Phoenixx doesn’t dictate how clients should or shouldn’t handle any particular crisis. Nor does she preach the approach of any particular religion. “I come from a Jewish perspective, but I serve folks who are Catholic, Buddhist” and many other religions.

Her clients include terminally ill patients, relatives and caregivers, patients living with chronic pain, Holocaust survivors, and people attending the agency’s bereavement and healing support groups.

“They’re of every mix and stripe,” says Phoenixx.

Some of her contacts last no longer than a brief phone conversation, such as one from a caller who wanted to respond in a culturally appropriate way to a Jewish co-worker who experienced a death in the family.

“I get a certain amount of the Jewish Shell Answer Man questions,” she quips.

She also fields calls from adult children who want to “do right” by their deceased parents but are unfamiliar with the rituals of sitting shiva and shloshim, the 30-day mourning period. “A lot of these folks need the educational pieces” about various spiritual approaches to a particular life-altering event.

Other times, Phoenixx develops close links with a person or family facing a crisis. Last fall, for instance, she began working with a dying grandmother and her relatives who were seeking support in what was “becoming a very quick process.” She suggested that the woman create an ethical will that would pass along her values to her survivors.

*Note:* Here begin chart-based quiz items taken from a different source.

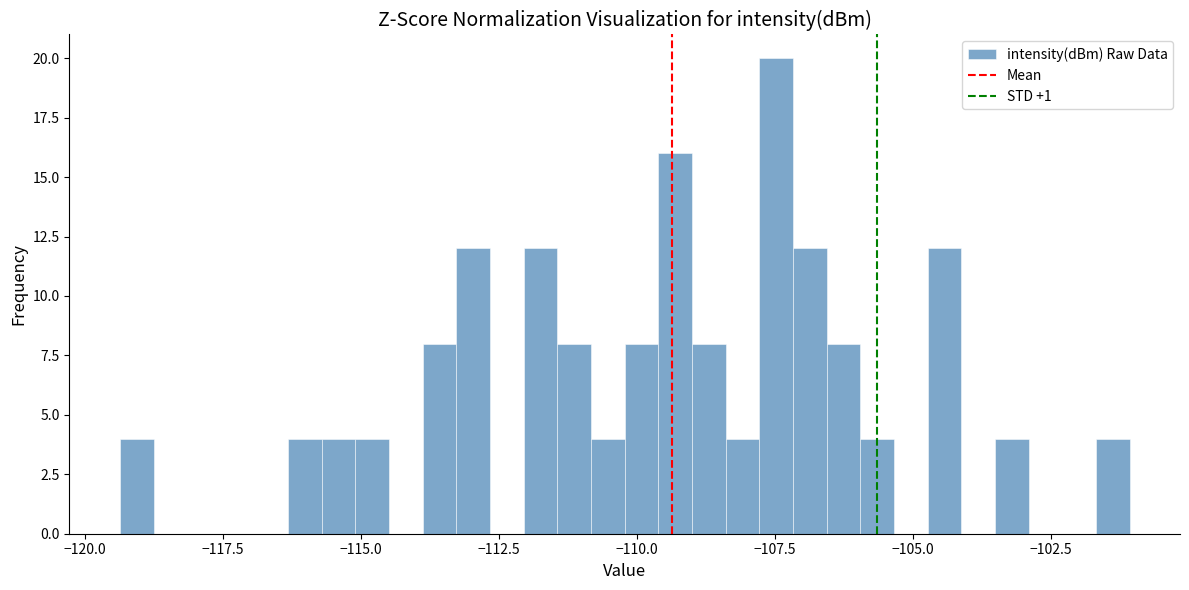

Read against the x-axis, roughly where is the centre of the tallest bar?

-107.5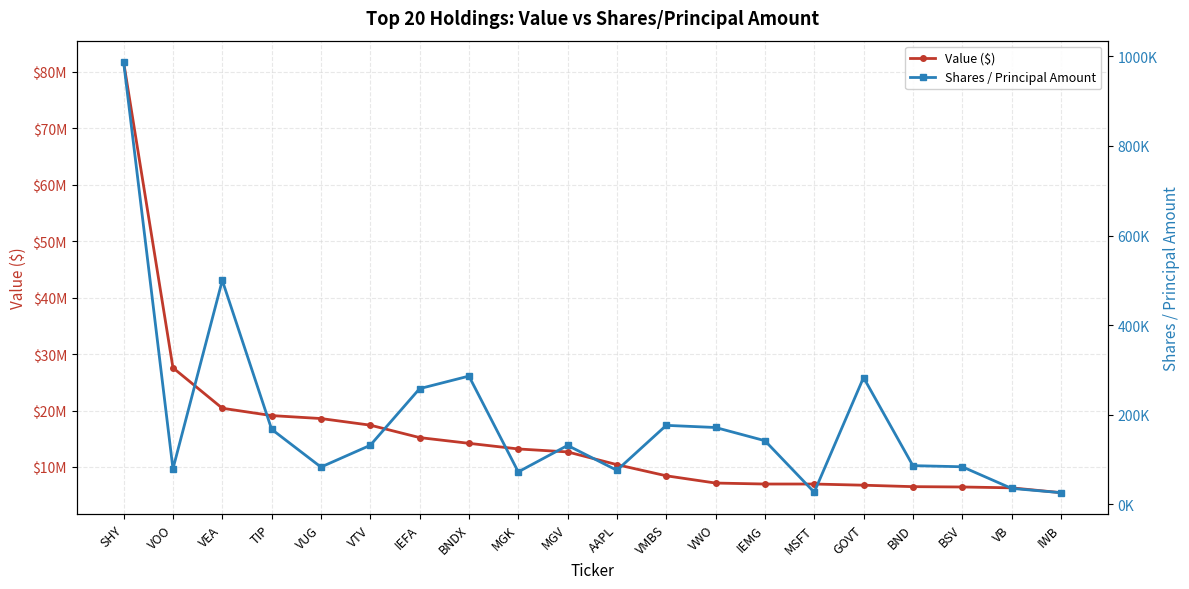

Rank the categories by Shares / Principal Amount value from lowest to highest.

IWB, MSFT, VB, MGK, AAPL, VOO, VUG, BSV, BND, MGV, VTV, IEMG, TIP, VWO, VMBS, IEFA, GOVT, BNDX, VEA, SHY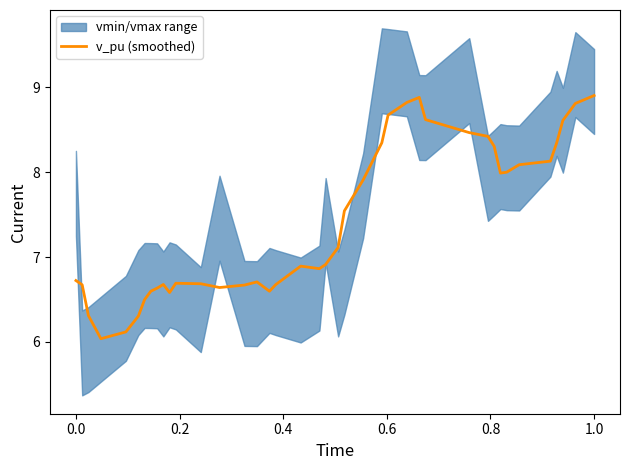

What is the value of the 34th point from the left?

8.0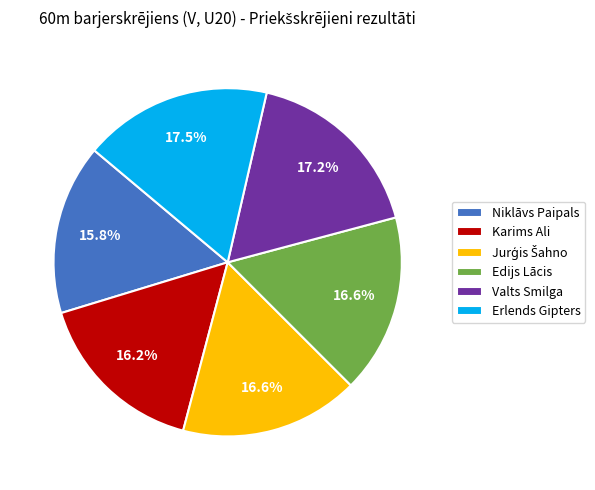

What percentage is NOT represented by Edijs Lācis?

83.4%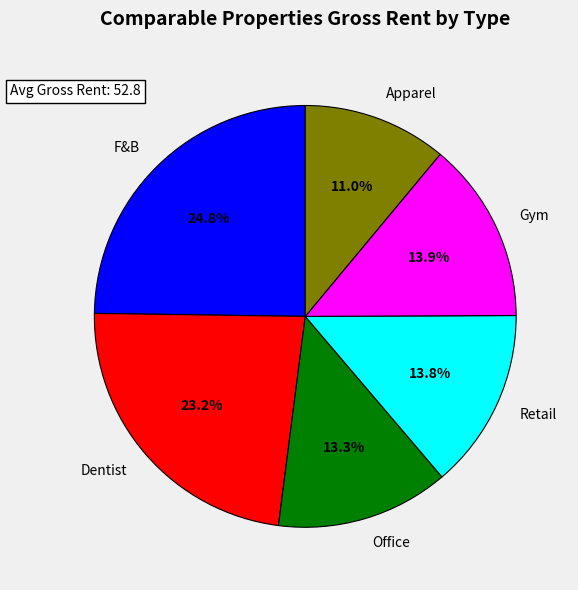

Does Gym account for over 50% of the chart?

No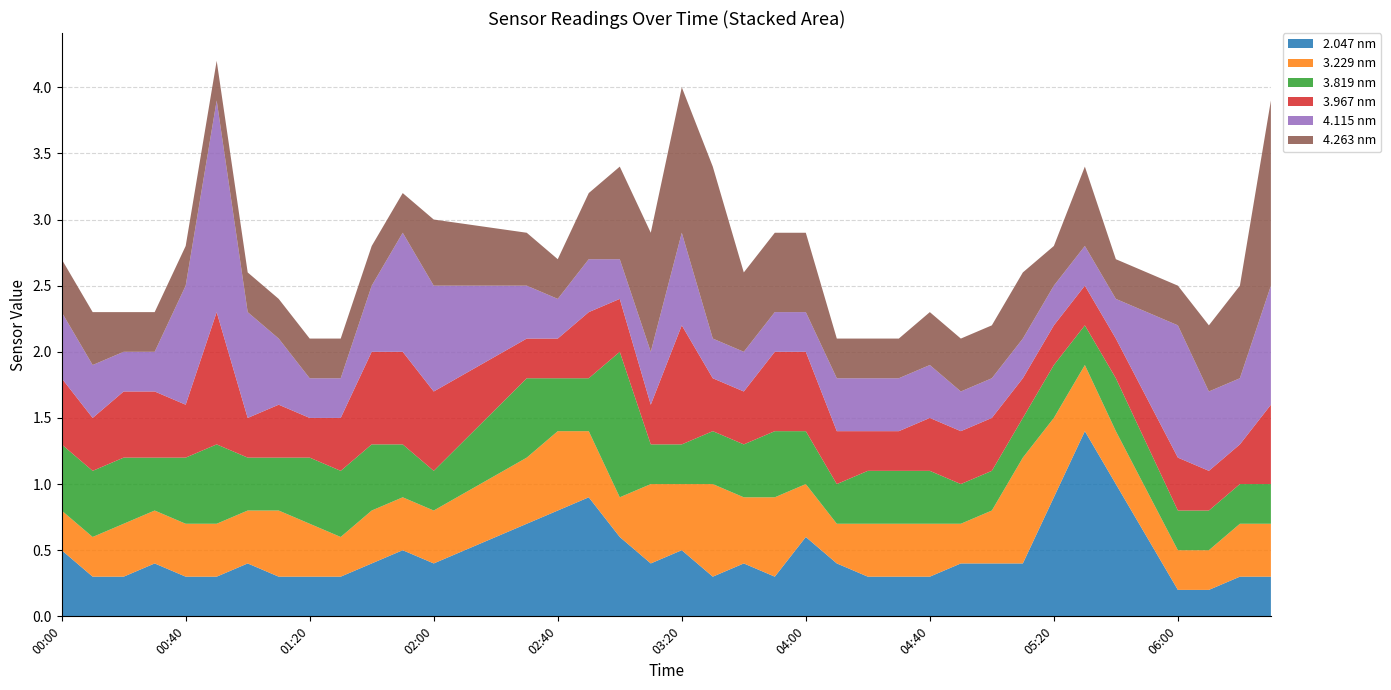

Is it true that 2.047 nm equals 0.4 at 02:00?

True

Because the grandmother wasn’t able to write out her wishes, Phoenixx met with her and asked questions while the woman’s daughter took notes. The result was a cross-stitched piece of fabric created by family members over Thanksgiving. It permanently and artfully set down the grandmother’s last wishes to her family. “It was one of the most touching experiences,” recalls Phoenixx.

An East Coast native, Phoenixx adopted her surname to reflect her belief in life’s regenerative possibilities, after moving here in 1988.

Phoenixx knows quite personally about what it means to endure loss. Over a seven-month period when she was 19, her mother died of cancer and her father died of a heart attack.

“I’ve been there. I’ve walked that road,” says Phoenixx, who credits her mother’s foresight for finding her a grief-and-loss group before her death.

Phoenixx worked with Dr. Elisabeth Kubler-Ross, the renowned expert on death and dying, and spent more than a decade working in hospices in New Jersey before studying to become a chaplain.

“I was born to do this work,” she says. “There’s a lot of sadness in the people I meet, but there’s also a lot of joy.”